Learning from hindsight
By MOLLY THOMPSON – mmtthompson@ucdavis.edu
As I enter my third year at UC Davis, I can’t help but return to the memories of the early days of my first year; In fall of 2023, I fell victim to the plight of many young adults living away from home for the first time and got myself into a pretty deep eating disorder.
While this wasn’t the first time that I’d found myself in this particular state (I was diagnosed with anorexia nervosa when I was 16 years old and spent my third year of high school in recovery), I started my collegiate career extremely confident that I was beyond that part of my life and that I was no longer susceptible to the destructive habits of my high school years. Reader, I was quickly humbled.
College can be incredibly stressful: that doesn’t come as a surprise to anyone. Between fast-paced, demanding classes, a new environment, the loss of our support systems and a rapid transition to complete independence from our families, it’s inevitable that we’re all going to need some solid coping mechanisms to deal with the pressure. And, with everything being so new all at once, it’s easy to feel lost and out of control.
Food is something that is really easy to control when everything else is out of your hands. It’s a place you can direct your attention to when your brain is overwhelmed by responsibilities. Manipulating your body and your food feels like a tangible, accessible goal when everything else feels too vast or unattainable. Especially if it’s something you’ve dealt with in the past, eating feels like a familiar, reliable routine that you can rely on in the face of so much uncertainty — unlike everything else, it makes sense.
Anorexia, in particular, is especially enticing because it has the additional symptom of numbing you to the harshness of the world around you and the turmoil inside your head. When you deprive yourself of sustenance, your body shuts down a lot of its nonessential functions. Your metabolism slows down (which has a lot of side effects of its own), your reproductive system might suffer, your mental cognition wanes and your emotions become subdued — you just feel less of everything. This numbness might not be something you’re aware of, but in a time of so much overwhelming anxiety and stimulation, it can feel like relief.
Please, under no circumstances, take this as an endorsement of eating disorders. I can confidently say that the deepest points of my eating disorder were the worst times of my life. Even though I was numbing myself from other anxieties, even though I felt a sense of success from manipulating the shape of my body or the number on the scale and even though it gave me control over a small aspect of my life, it deprived me of far more than I ever gained from it.

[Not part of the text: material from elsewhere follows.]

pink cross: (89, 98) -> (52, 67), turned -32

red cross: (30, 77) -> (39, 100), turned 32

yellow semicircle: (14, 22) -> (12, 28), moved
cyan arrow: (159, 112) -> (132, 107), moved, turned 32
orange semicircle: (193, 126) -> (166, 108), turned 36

It took me years to relearn what my body needs and how to take care of it, skills that I was supposed to have mastered in elementary school (I’m still working on it). I permanently messed up my body in ways that I’ll never be able to fully recuperate (my metabolism will never be the same). I broke my parents’ sense of trust in me to a point that I may not be able to heal, though I’ll continue to work on it (I lied a lot). And the worst part is that I wasted so much time (days on end, if you add up all the hours) at doctors’ appointments getting my weight and vitals checked, therapy sessions recounting everything I’d eaten in a day and sitting at home, banned from exercise, while my dance teammates practiced in the studio without me. To this day I have to report my weight to my therapist every month. While it hasn’t completely stopped me from accomplishing things I’m proud of or having incredible experiences, it feels like it’s taken over the past four years of my life.
That is my biggest regret. Anorexia plagues some of my best memories; I can look at photos from February of my third year of high school or December of my first year of college and just see this gaunt, lifeless exhaustion in my eyes. Even if it’s not visible to the people around me, it haunts those pictures (and the memories behind them) to the point where I’m not thinking of all my incredible experiences and adventures, but rather how I let food define my entire life.

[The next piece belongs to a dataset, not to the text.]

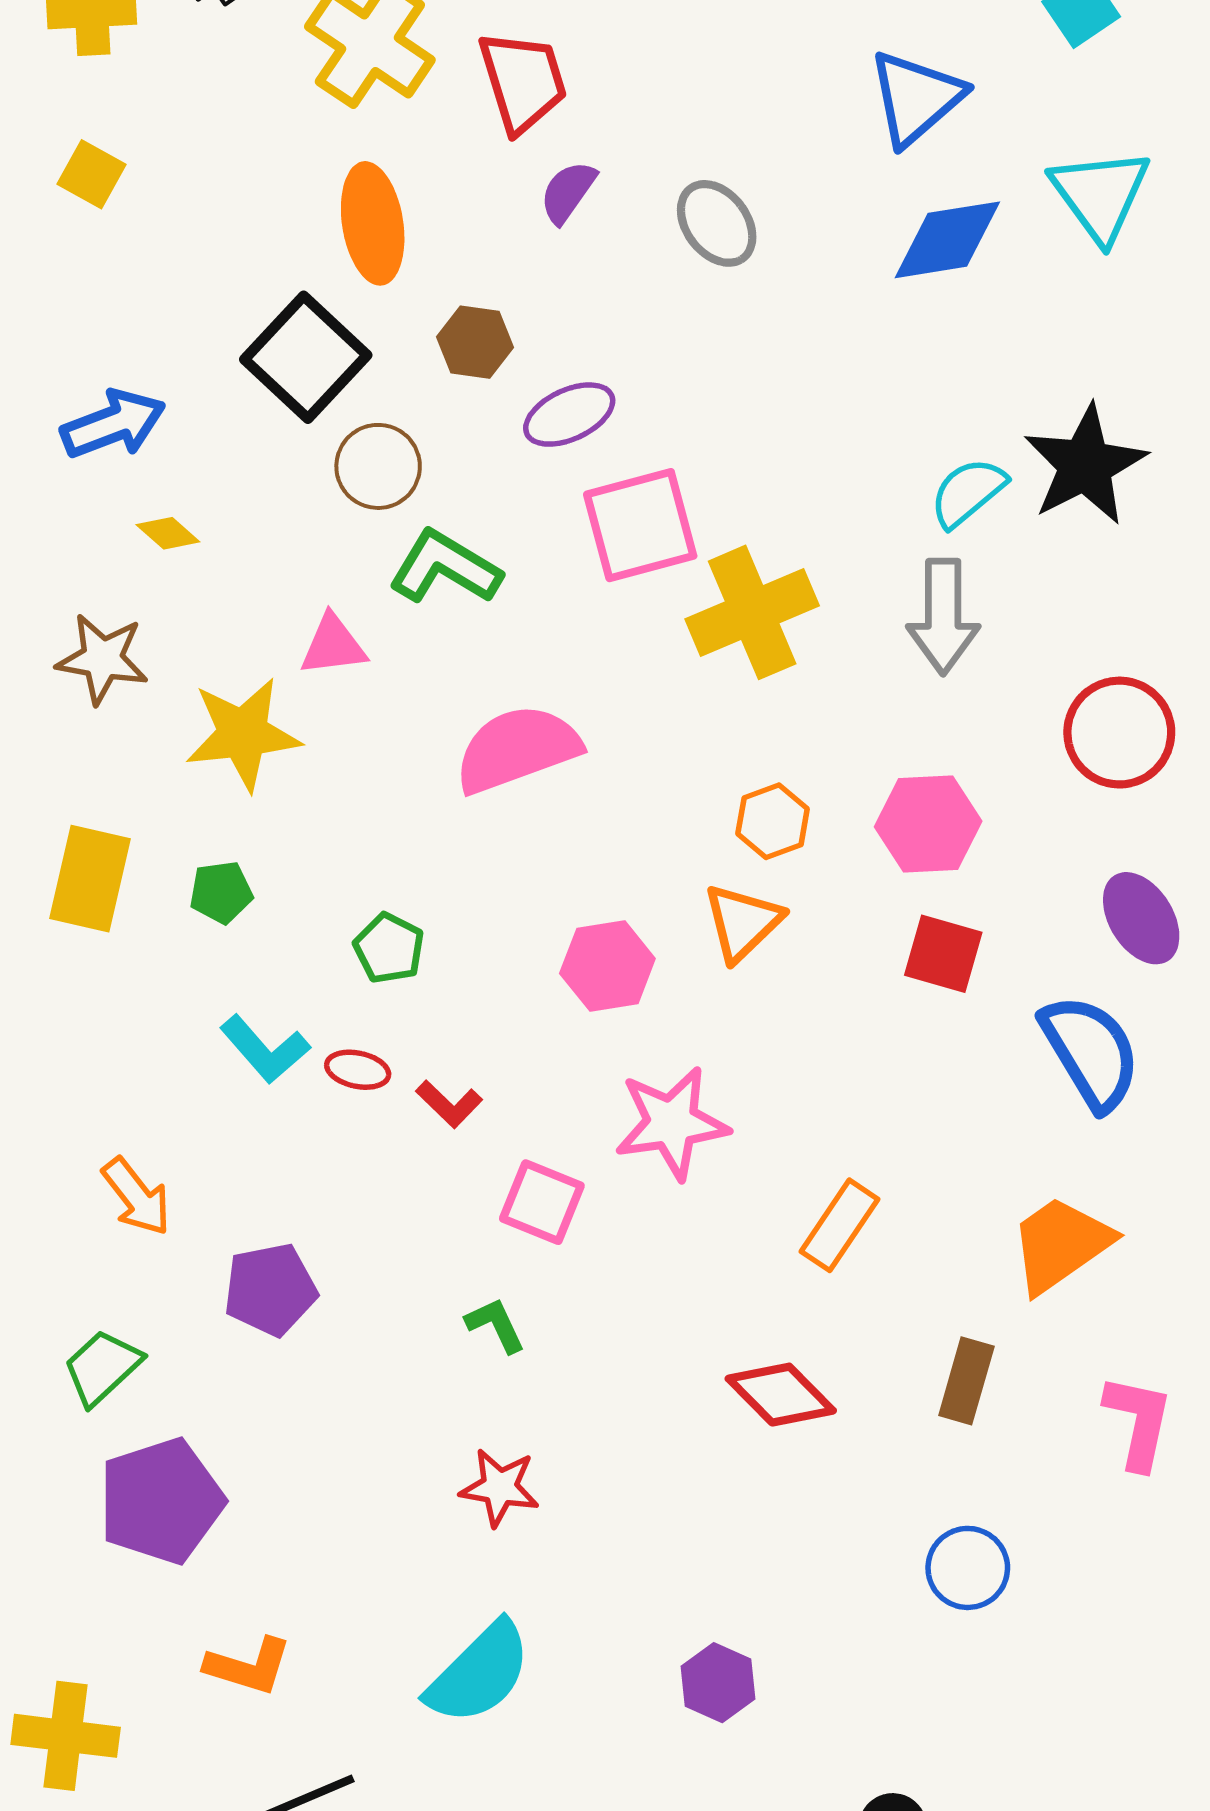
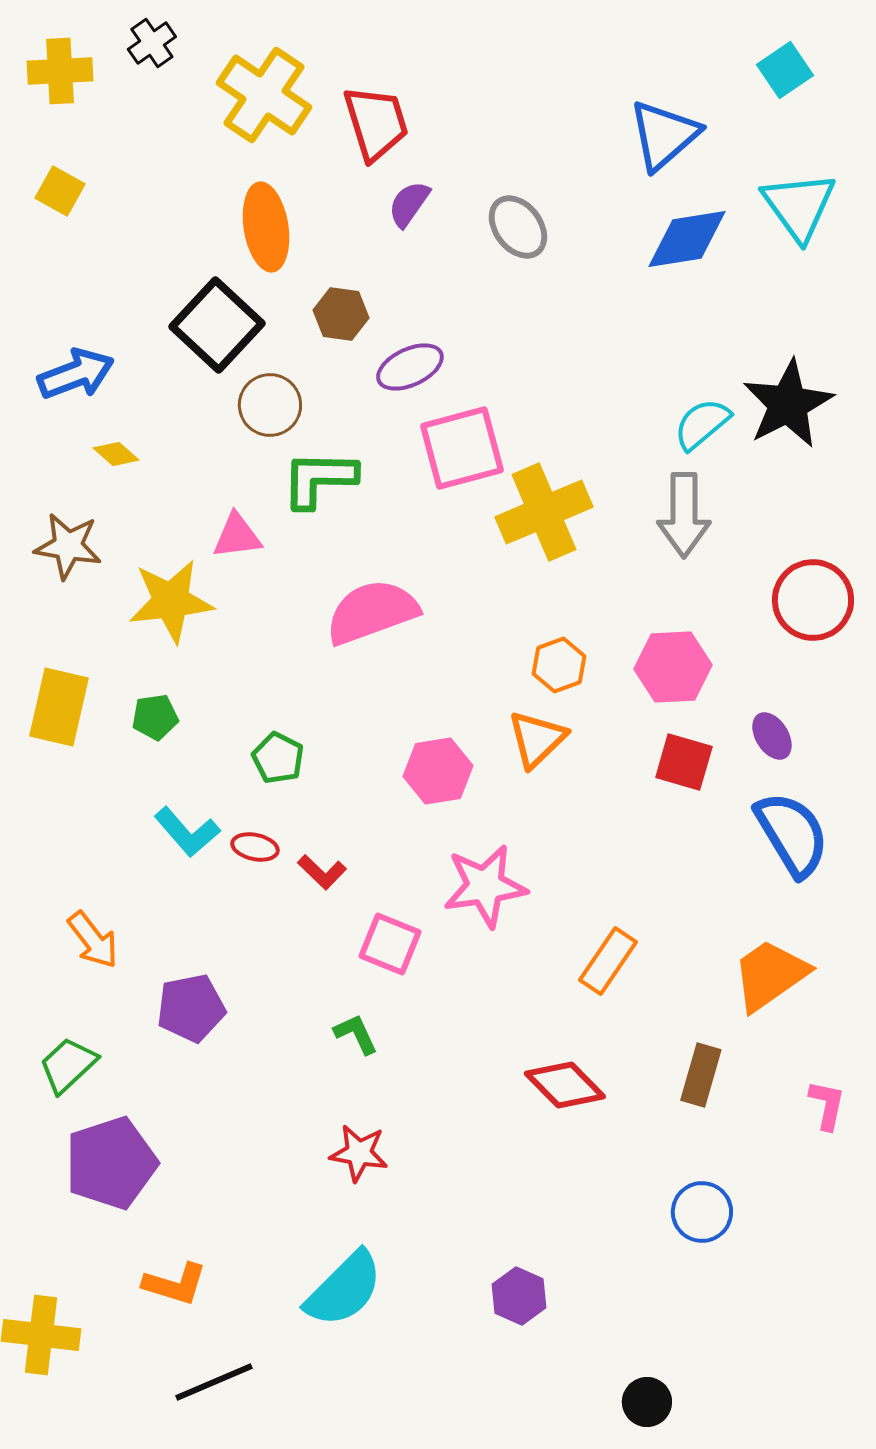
green L-shape: (445, 567) -> (319, 479), turned -30
purple ellipse: (1141, 918) -> (772, 736), moved, size x0.7
pink L-shape: (1138, 1422) -> (827, 1105), size x0.7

If I could change anything about my first-year experience — if I could give myself one piece of advice — I wouldn’t let myself become anorexic again. It was so hard because I felt like I was doing a good job. My therapist would call me and tell me I was still below my healthy weight baseline, and even though I would say, “Oh no, that’s not good, I’ll try harder,” it still felt like a win.
But hindsight is 20/20, and it just wasn’t worth it. That sense of accomplishment was short-lived and inconsequential compared to the consequences (physical health, mental health, time, opportunities). Beyond that, focusing on food or body image doesn’t actually relieve any anxieties: it simply replaces them. It’s not an outlet for stress: it’s simply a redirection. It’s not a coping mechanism: it’s just a cover — the same anxiety in masquerade. It doesn’t solve anything.
I know that now. I thought I knew it then, too, but I didn’t. Even though it’s still in my head, I understand now that it’s just not worth it. It’s tempting, sometimes, to go back there. It would be so easy to slip back into those behaviors for the instant gratification of success and numbness. But I understand now that it does far more harm than good.
College is a proverbial breeding ground for disordered eating. It’s inherently competitive, it’s overwhelming and it’s stressful — a perfect storm for unhealthy coping mechanisms. But if you take away anything from this, please learn from my mistakes. I promise you that it will cause you far more trouble than it’s worth. It’s a slippery slope — so please be careful.